The data journey waits for no one
The question many are asking now is how can we bring that together; how do we leverage that data as an asset?
Compared to its hedge fund cousins, private equity has traditionally favoured pressing the flesh over tapping the keys.
However, as digital natives progress into senior positions, and as analytics tools become commonplace (and therefore affordable), data and the insights on offer are becoming integral tools.
Whether it be to identify and analyse deal opportunities, monitor and improve portfolio companies, or report performance to investors, the various ways in which data can be used, and its enrichment of all manner of tasks, means data has become an important asset.
There has been lots of talk in recent years about the wonders of AI and machine learning. AI is an inevitability for the asset class, as it is for all industries. But, in order to even begin imagining the possibilities, first get the basics right.
Effective use of data is all about good governance. Making sure quality information is captured and then inputted correctly before anything else. The old maxim, ‘garbage in equals garbage out’, only intensifies as more and more industries come to understand data as an asset.
Private equity has struggled in the past with data quality and consistency, perhaps because of its preference for contacts over calculations, which has hampered the creation of formal, standardised procedures.
The customer is always right
The onset of standardised reporting templates and portfolio monitoring software solutions marked the starting point of private equity’s data journey. Thanks to these developments, GPs are becoming more adept when it comes to collecting and inputting data.
LPs increasingly want information served to them digitally. Understandably so, with multiple investment types and numerous investment managers, in order to properly assess how each is performing, information needs to be aggregated before it can be interrogated.
GPs are at varying stages when it comes to how sophisticated they are when reporting. Some continue to use spreadsheets and PDF documents, others use portals and industry-specific software systems, while a few of the larger and more advanced houses have built their own data warehouses and systems, which enable almost instant reporting in any format.
However, there will come a time, soon, where those GPs relying on spreadsheets and PDFs will become obsolete; where investors will no longer commit to funds simply because the process of dealing with that manager over the life of the fund is too burdensome.
Not only is it vital that GPs develop effective data strategies in order to satisfy investor demands, a decent system can provide competitive advantages in other areas too.
For CFOs charged with gathering vital financial metrics from portfolio companies, a robust data platform can turbocharge reports delivered to the board and investment committee. In some cases, this kind of insight and analysis can be the difference between a failed investment and a home run.
This isn’t a ground-breaking revelation, and many CFOs have been busily adopting insight andanalytics tools. But what is worth noting at this point in private equity’s data journey is the way in which various data sources, databases and data systems interact with each other. Or to put it more accurately, how they fail to interact with each other.
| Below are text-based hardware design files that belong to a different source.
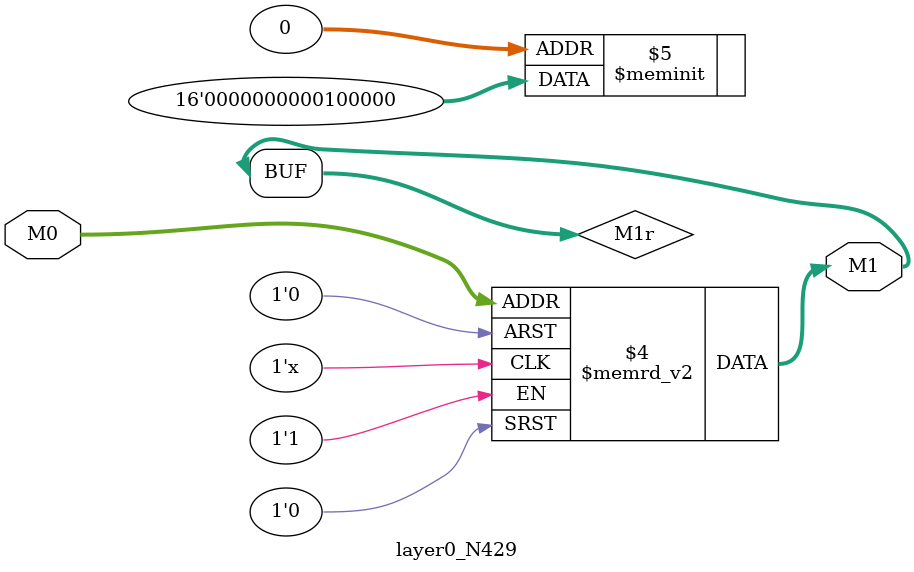
<source format=v>
module layer0_N429 ( input [2:0] M0, output [1:0] M1 );

	(*rom_style = "distributed" *) reg [1:0] M1r;
	assign M1 = M1r;
	always @ (M0) begin
		case (M0)
			3'b000: M1r = 2'b00;
			3'b100: M1r = 2'b00;
			3'b010: M1r = 2'b10;
			3'b110: M1r = 2'b00;
			3'b001: M1r = 2'b00;
			3'b101: M1r = 2'b00;
			3'b011: M1r = 2'b00;
			3'b111: M1r = 2'b00;

		endcase
	end
endmodule

</source>
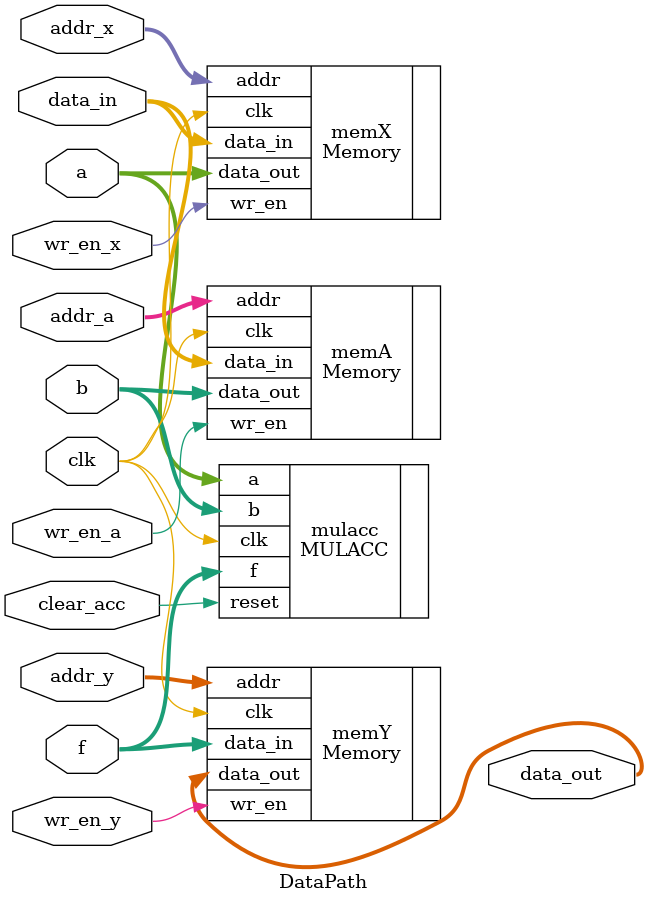
<source format=sv>
module DataPath(clk, addr_x, wr_en_x, addr_a, wr_en_a, addr_y, wr_en_y, clear_acc, data_in, data_out, a, b, f);
  input clk, clear_acc;
  input wr_en_x, wr_en_a, wr_en_y;
  input [3: 0] addr_x;
  input [1: 0] addr_y, addr_a;
  input signed [7: 0] data_in;
  output logic signed [15: 0] data_out;
  
  inout signed [7: 0] a, b;
  inout signed [15: 0] f;
  //wire signed [15:0] data_out1;
  
  Memory #(8, 9, 4) memX(
  .clk(clk), 
  .data_in(data_in), 
  .data_out(a), 
  .addr(addr_x), 
  .wr_en(wr_en_x)
  );
  
  Memory #(8, 3, 2) memA(
  .clk(clk),
  .data_in(data_in),
  .data_out(b),
  .addr(addr_a),
  .wr_en(wr_en_a)
  );
  
  Memory #(16, 3, 2) memY(
  .clk(clk),
  .data_in(f),
  .data_out(data_out),
  .addr(addr_y),
  .wr_en(wr_en_y)
  );
  
  MULACC mulacc(
  .clk(clk),
  .reset(clear_acc),
  .a(a),
  .b(b),
  /*.a(data_in),
  .b(data_in),
  .f(data_out)*/
  .f(f)
  );
  
endmodule
</source>
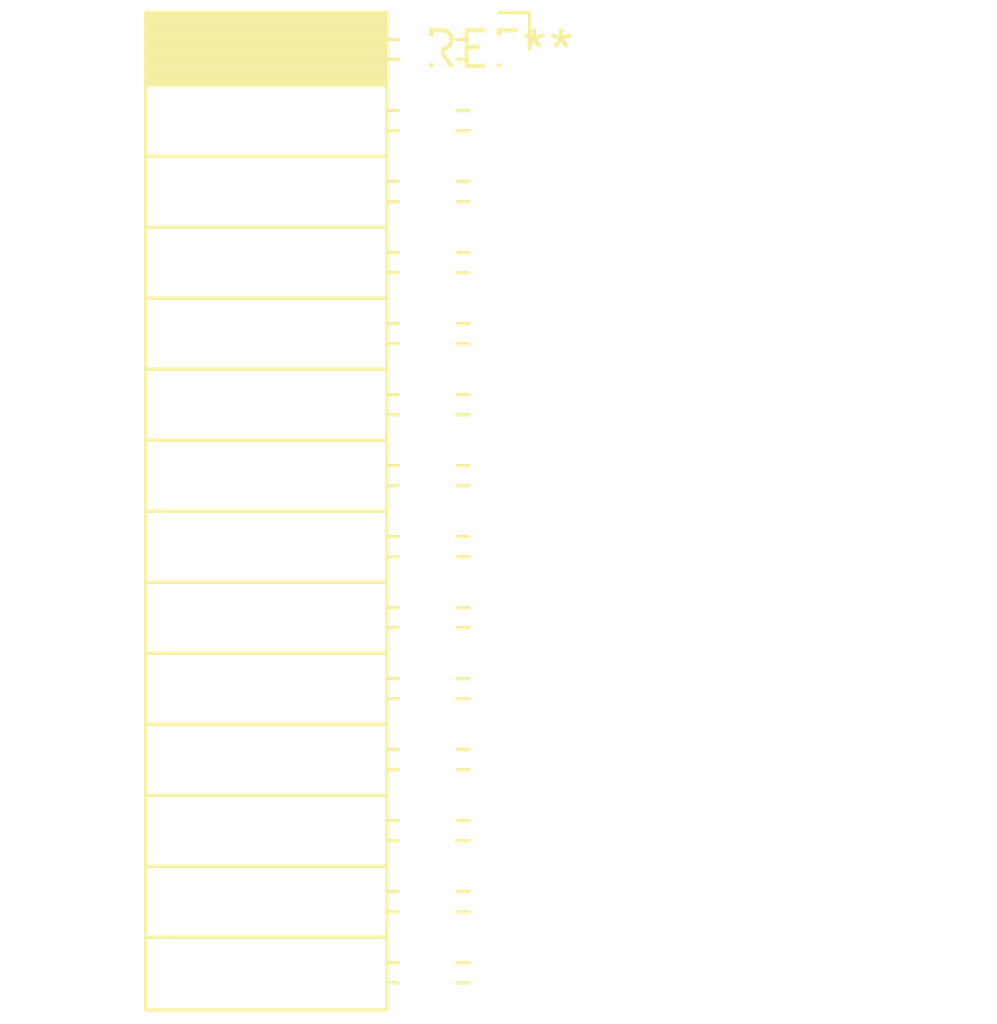
<source format=kicad_pcb>
(kicad_pcb (version 20240108) (generator pcbnew)

  (general
    (thickness 1.6)
  )

  (paper "A4")
  (layers
    (0 "F.Cu" signal)
    (31 "B.Cu" signal)
    (32 "B.Adhes" user "B.Adhesive")
    (33 "F.Adhes" user "F.Adhesive")
    (34 "B.Paste" user)
    (35 "F.Paste" user)
    (36 "B.SilkS" user "B.Silkscreen")
    (37 "F.SilkS" user "F.Silkscreen")
    (38 "B.Mask" user)
    (39 "F.Mask" user)
    (40 "Dwgs.User" user "User.Drawings")
    (41 "Cmts.User" user "User.Comments")
    (42 "Eco1.User" user "User.Eco1")
    (43 "Eco2.User" user "User.Eco2")
    (44 "Edge.Cuts" user)
    (45 "Margin" user)
    (46 "B.CrtYd" user "B.Courtyard")
    (47 "F.CrtYd" user "F.Courtyard")
    (48 "B.Fab" user)
    (49 "F.Fab" user)
    (50 "User.1" user)
    (51 "User.2" user)
    (52 "User.3" user)
    (53 "User.4" user)
    (54 "User.5" user)
    (55 "User.6" user)
    (56 "User.7" user)
    (57 "User.8" user)
    (58 "User.9" user)
  )

  (setup
    (pad_to_mask_clearance 0)
    (pcbplotparams
      (layerselection 0x00010fc_ffffffff)
      (plot_on_all_layers_selection 0x0000000_00000000)
      (disableapertmacros false)
      (usegerberextensions false)
      (usegerberattributes false)
      (usegerberadvancedattributes false)
      (creategerberjobfile false)
      (dashed_line_dash_ratio 12.000000)
      (dashed_line_gap_ratio 3.000000)
      (svgprecision 4)
      (plotframeref false)
      (viasonmask false)
      (mode 1)
      (useauxorigin false)
      (hpglpennumber 1)
      (hpglpenspeed 20)
      (hpglpendiameter 15.000000)
      (dxfpolygonmode false)
      (dxfimperialunits false)
      (dxfusepcbnewfont false)
      (psnegative false)
      (psa4output false)
      (plotreference false)
      (plotvalue false)
      (plotinvisibletext false)
      (sketchpadsonfab false)
      (subtractmaskfromsilk false)
      (outputformat 1)
      (mirror false)
      (drillshape 1)
      (scaleselection 1)
      (outputdirectory "")
    )
  )

  (net 0 "")

  (footprint "PinSocket_2x14_P2.54mm_Horizontal" (layer "F.Cu") (at 0 0))

)

</source>
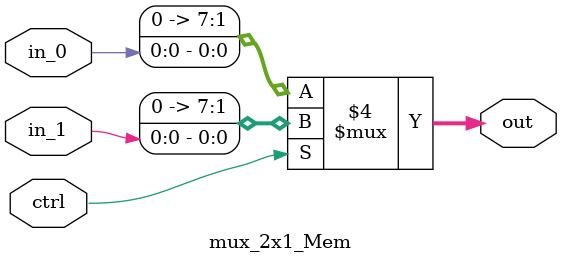
<source format=sv>
module  mux_2x1_Mem(
input  logic  in_0      , // Mux first input
input  logic  in_1     , // Mux Second input
input  logic  ctrl,

output logic[7:0] out      // Mux output
);

always_comb
begin

	if(ctrl == 0) begin 
		out = in_0;
		
	end else begin
		out = in_1; 
	end	
end 
endmodule

</source>
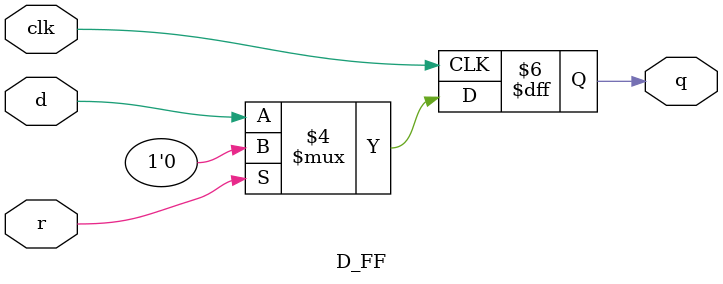
<source format=v>

module D_FF(clk,r,d,q);
	parameter width = 1;
	input clk,r;
	input [width-1:0] d;
	output reg [width-1:0] q = 0;
	always @(posedge clk) begin
		if(r) q<={width{1'b0}};
		else q <= d;
	end
endmodule


</source>
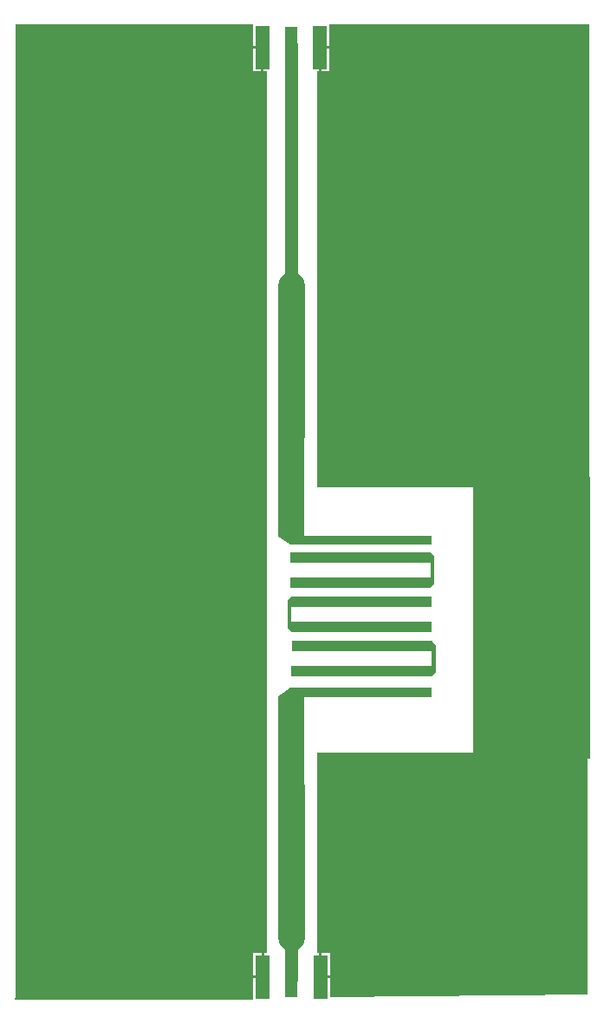
<source format=gbr>
G04*
G04 #@! TF.GenerationSoftware,Altium Limited,Altium Designer,24.1.0 (36)*
G04*
G04 Layer_Physical_Order=1*
G04 Layer_Color=255*
%FSLAX44Y44*%
%MOMM*%
G71*
G04*
G04 #@! TF.SameCoordinates,274F47FB-DDFC-4333-A39E-83735039C629*
G04*
G04*
G04 #@! TF.FilePolarity,Positive*
G04*
G01*
G75*
%ADD15R,1.5240X1.5240*%
%ADD16R,1.3500X4.2000*%
%ADD17R,1.2700X3.6000*%
%ADD18C,1.2500*%
%ADD19C,2.6300*%
%ADD20R,2.6332X10.1600*%
%ADD21R,13.7160X1.0160*%
G36*
X409240Y444500D02*
X270810D01*
X258448Y453390D01*
X409240D01*
Y444500D01*
D02*
G37*
G36*
X411780Y432435D02*
Y406400D01*
X407970Y402590D01*
Y436880D01*
X411780Y432435D01*
D02*
G37*
G36*
X272080Y359410D02*
X268270Y363220D01*
Y389255D01*
X272080Y393700D01*
Y359410D01*
D02*
G37*
G36*
X413050Y346075D02*
Y320040D01*
X409240Y316230D01*
Y350520D01*
X413050Y346075D01*
D02*
G37*
G36*
X409240Y295910D02*
X258448D01*
X270810Y304800D01*
X409240D01*
Y295910D01*
D02*
G37*
G36*
X562955Y510510D02*
X563644D01*
Y235584D01*
X561340Y235558D01*
Y5290D01*
X310523Y2478D01*
X309620Y3371D01*
Y21050D01*
X300330D01*
Y22320D01*
X299060D01*
Y45860D01*
X297180D01*
Y241300D01*
X449580D01*
Y500380D01*
X297180D01*
Y906640D01*
X298760D01*
Y930180D01*
X300030D01*
Y931450D01*
X309320D01*
Y952500D01*
X562955D01*
Y510510D01*
D02*
G37*
G36*
X234240Y931450D02*
X243530D01*
Y930180D01*
X244800D01*
Y906640D01*
X248422D01*
Y45860D01*
X245100D01*
Y22320D01*
X243830D01*
Y21050D01*
X234540D01*
Y236D01*
X1809D01*
X1323Y1409D01*
X2776Y2862D01*
Y952500D01*
X234240D01*
Y931450D01*
D02*
G37*
%LPC*%
G36*
X309320Y928910D02*
X301300D01*
Y906640D01*
X309320D01*
Y928910D01*
D02*
G37*
G36*
X309620Y45860D02*
X301600D01*
Y23590D01*
X309620D01*
Y45860D01*
D02*
G37*
G36*
X242260Y928910D02*
X234240D01*
Y906640D01*
X242260D01*
Y928910D01*
D02*
G37*
G36*
X242560Y45860D02*
X234540D01*
Y23590D01*
X242560D01*
Y45860D01*
D02*
G37*
%LPD*%
D15*
X272080Y208280D02*
D03*
Y541020D02*
D03*
D16*
X243530Y930180D02*
D03*
X300030D02*
D03*
X300330Y22320D02*
D03*
X243830D02*
D03*
D17*
X271780Y932180D02*
D03*
X272080Y20320D02*
D03*
D18*
Y25400D01*
Y61341D01*
X271780Y698119D02*
Y932180D01*
D19*
Y551180D02*
Y698119D01*
X272080Y61341D02*
Y208280D01*
D20*
X271614Y504190D02*
D03*
Y245110D02*
D03*
D21*
X340660Y321310D02*
D03*
X340754Y345370D02*
D03*
X340660Y364490D02*
D03*
X340566Y388550D02*
D03*
X339390Y407670D02*
D03*
X339483Y431730D02*
D03*
M02*

</source>
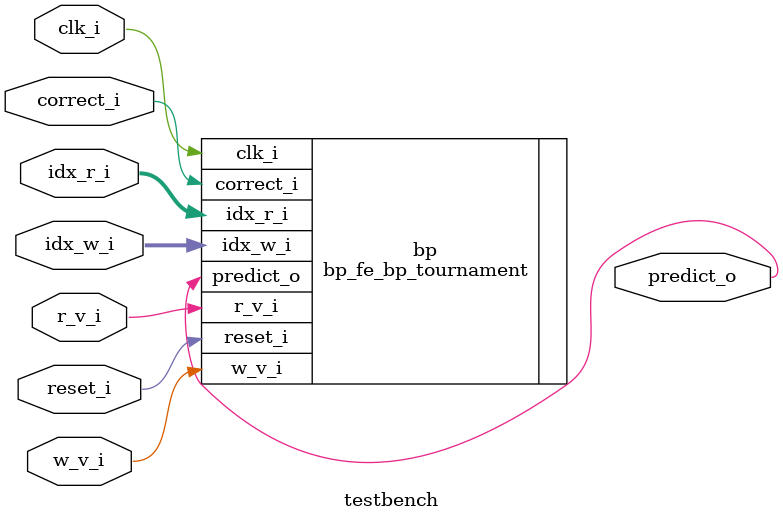
<source format=sv>
module testbench
  #( parameter bht_idx_width_p   = 9
  ,  parameter bp_cnt_sat_bits_p = 2
  )
  ( input                       clk_i
  , input                       reset_i

  , input                       w_v_i
  , input [bht_idx_width_p-1:0] idx_w_i
  , input                       correct_i

  , input                       r_v_i
  , input [bht_idx_width_p-1:0] idx_r_i
  , output                      predict_o
  );


bp_fe_bp_tournament
    #(.bht_idx_width_p(bht_idx_width_p),
      .bp_cnt_sat_bits_p(bp_cnt_sat_bits_p)
    ) bp
    ( .clk_i(clk_i)
    , .reset_i(reset_i)

    , .w_v_i(w_v_i)
    , .idx_w_i(idx_w_i)
    , .correct_i(correct_i)

    , .r_v_i(r_v_i)
    , .idx_r_i(idx_r_i)
    , .predict_o(predict_o)
);


`ifndef VERILATOR
  // dump waves
  initial begin
    $dumpfile("dump.vcd");
    $dumpvars(1, testbench);
  end
`endif

endmodule

</source>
“Private equity firms have a wide suite of software products available but there are still functional gaps, which are being filled by manually created spreadsheets and ad-hoc solutions,” notes Harpreet Lakhan, head of Holland Mountain’s data services business line. “The question many are asking now is how can we bring that together; how do we leverage that data as an asset? The tools are there to deliver the vision, the challenge is bringing it together.”
Indeed, clever coding and engineering types have been producing programmes for the private equity industry for more than 30 years now. And while several have attempted to deliver the holy grail of all singing all dancing front-to-back systems, let’s face it, it doesn’t exist. But what does exist are excellent systems for their specific functions.
Not the destination
Just as a private equity practitioner would assess and set about transforming or improving a portfolio company, the same approach must be adopted when it comes to digital development.
This is a journey, which requires a long-term view of the eventual destination, or vision, but which requires practical steps to get there. Says Lakhan, “Most private equity firms have the vision, but they need to take small steps. The best place to start is to think about what you can achieve in the next four to six weeks.”
Indeed, it would seem on the whole, the industry is aware of the competitive advantages to be had from advanced data interrogation and insight, but how to reach that digital utopia can seem overwhelming, especially when operational professionals are drowning in information requests, new compliance procedures, cyber security strategies, and all manner of tasks currently being piled up on their shoulders.
“Think about the execution as a journey,” advises Lakhan. “First have the vision, know where you want to be and then start to take incremental steps by presenting insightful data and analytics to different teams.”
Even the most arduous journeys become happy travels with the right crew. Again, much like portfolio company management, the key to success is having the right people on board.
Says Lakhan, “Recruit the right people. Bring in business people who know business analytics, not technical resources. We are starting to see more recruitment in the business intelligence, insights and analytics space for PE firms. These are roles that haven’t previously existed.”
The digital landscape is stretching out and transforming at such a pace it can often seem daunting or even impossible to navigate. And this isn’t likely to change either. Technology will continue to develop, and it will continue to grow in complexity. But for a typical mid-market private equity firm, no-one expects offices staffed by holograms and cyborgs. What is expected is effective governance of data, sensible adoption of well-suited products and tools, and robust integration of systems without manual inputs or processes.